| Task input |
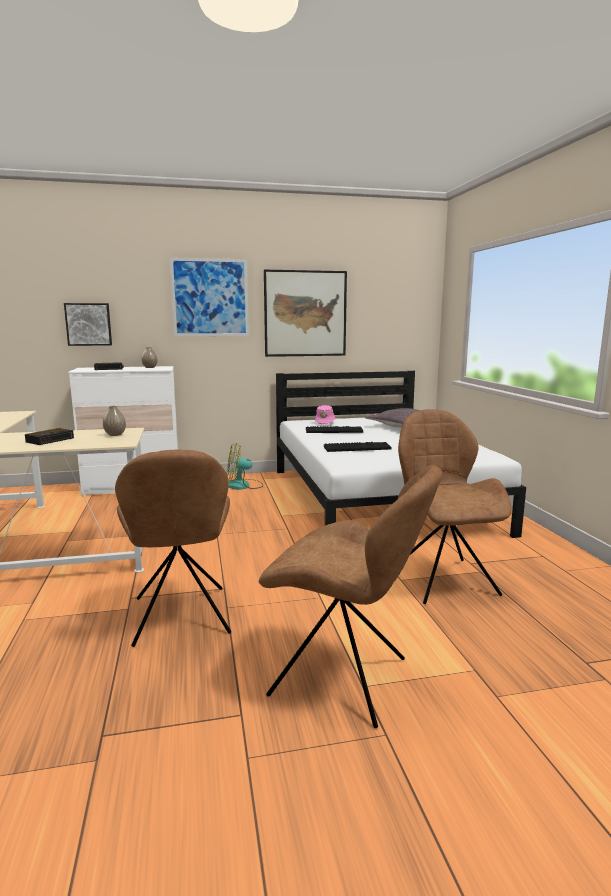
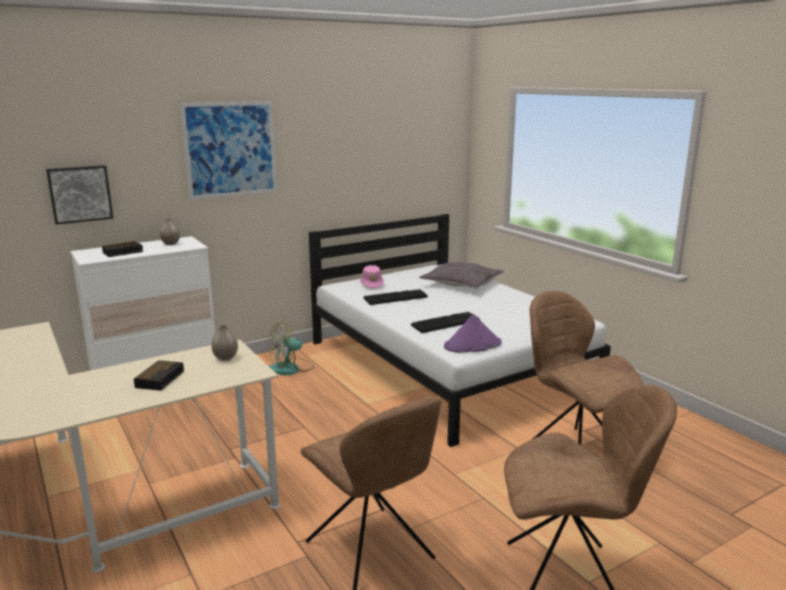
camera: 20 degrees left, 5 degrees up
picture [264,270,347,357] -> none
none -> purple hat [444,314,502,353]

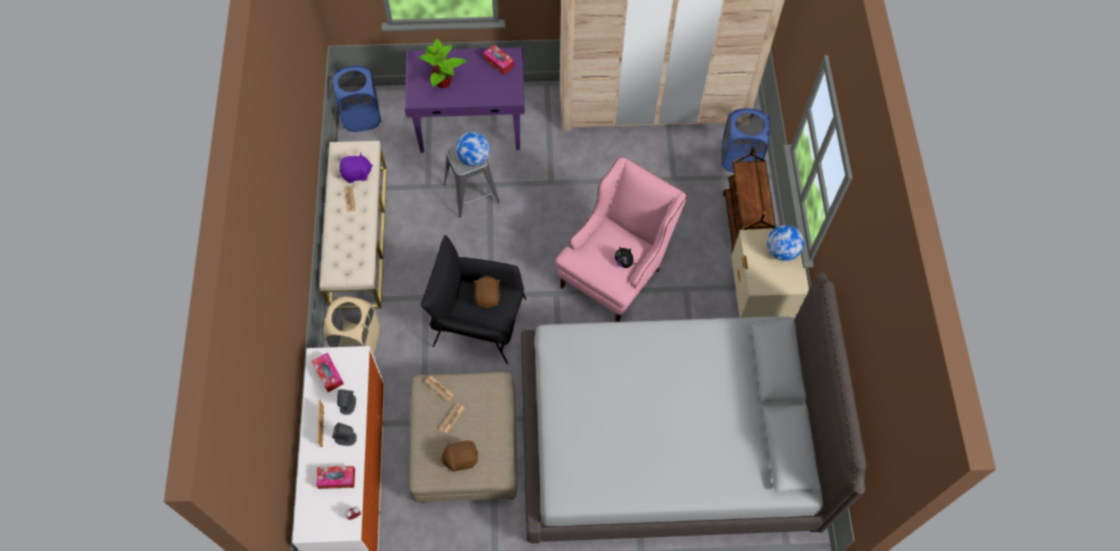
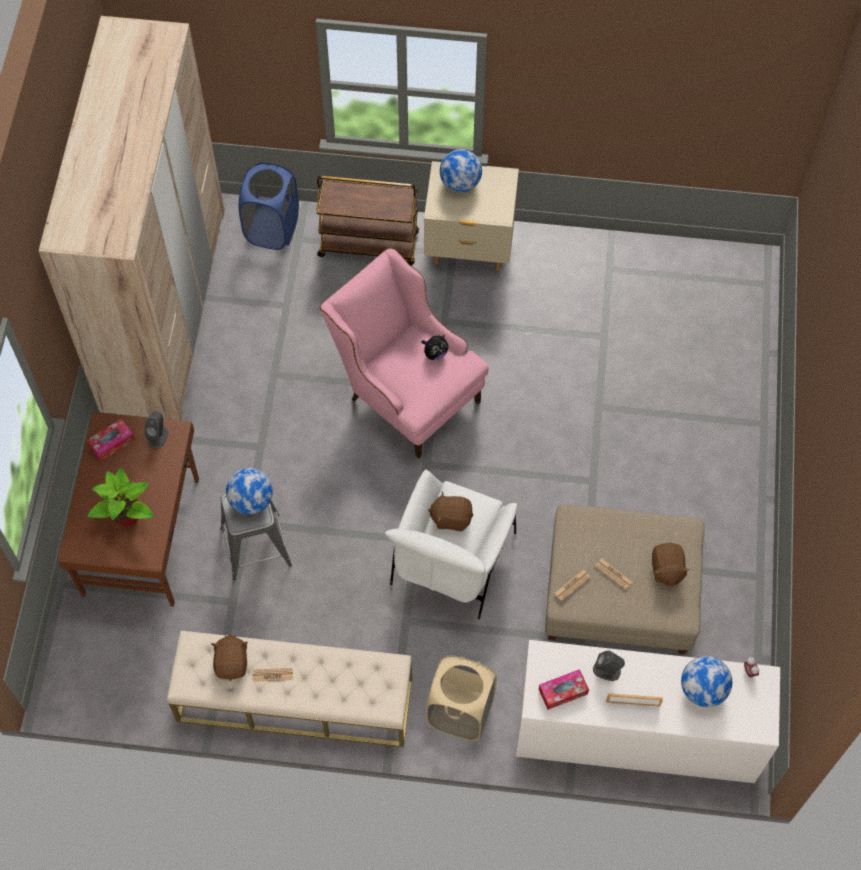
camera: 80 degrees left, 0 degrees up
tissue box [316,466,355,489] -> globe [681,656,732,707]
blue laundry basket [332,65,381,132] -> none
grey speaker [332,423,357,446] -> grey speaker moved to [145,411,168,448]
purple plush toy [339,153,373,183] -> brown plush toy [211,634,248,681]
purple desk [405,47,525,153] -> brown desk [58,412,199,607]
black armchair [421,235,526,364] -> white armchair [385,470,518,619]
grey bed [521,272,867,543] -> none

| Your instructions |
Above are the entries; write them out again exactly, omitting the pictures.

| Result of this task |
camera: 20 degrees left, 5 degrees up
picture [264,270,347,357] -> none
none -> purple hat [444,314,502,353]

camera: 80 degrees left, 0 degrees up
tissue box [316,466,355,489] -> globe [681,656,732,707]
blue laundry basket [332,65,381,132] -> none
grey speaker [332,423,357,446] -> grey speaker moved to [145,411,168,448]
purple plush toy [339,153,373,183] -> brown plush toy [211,634,248,681]
purple desk [405,47,525,153] -> brown desk [58,412,199,607]
black armchair [421,235,526,364] -> white armchair [385,470,518,619]
grey bed [521,272,867,543] -> none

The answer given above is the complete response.